KOSA makes use of existing consumer protection enforcement, treating violations as unfair practices under the Federal Trade Commission Act. State attorneys general can bring actions for certain violations, but Congress drew a bright line: they cannot bootstrap federal duty of care violations into state liability.
Age verification
The issue of age verification highlights the tension between user safety and privacy, and here too, the bills take starkly different paths. Under the OSA, platforms must use age-checking technologies ranging from simple age declarations to intrusive verification requiring government ID or biometric scanning. Ofcom's 2024 Code of Practice specifies platforms must be "highly effective" at determining age.
KOSA employs a "knowledge" standard to avoid constitutional and privacy pitfalls.
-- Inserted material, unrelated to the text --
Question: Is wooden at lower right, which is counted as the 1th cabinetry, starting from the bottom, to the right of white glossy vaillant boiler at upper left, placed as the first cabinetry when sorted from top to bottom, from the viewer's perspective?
It expressly states platforms are not required to "implement age gating or age verification functionality." This standard builds on the Children's Online Privacy Protection Act (COPPA), passed in 1998, which uses a similar approach to regulate data collection from children under 13. KOSA expands this model for minors under the age of 17, but crucially does so without explicitly mandating new data collection that would trigger a First Amendment challenge. This approach attempts to thread the needle by holding companies accountable for what they know without forcing surveillance that might stifle user expression.
Two bills, two traditions
It’s tempting to see the UK’s Online Safety Act and the US’s Kids Online Safety Act as parts of the same trend, but they spring from very different systems. The OSA empowers Ofcom to regulate categories of lawful speech and mandate access controls, a model that fits within parliamentary sovereignty but would collapse under US First Amendment doctrine. KOSA, by contrast, is essentially enforced through consumer protection law, targeting platform design choices and business practices, not speech itself.
For those worried that Washington is importing Westminster’s model, the reality is simpler: these are not parallel steps toward “Big Brother,” but divergent approaches shaped by constitutional limits. They serve as a reminder that in the US, online safety debates are enabled by our First Amendment, not resolved at its expense.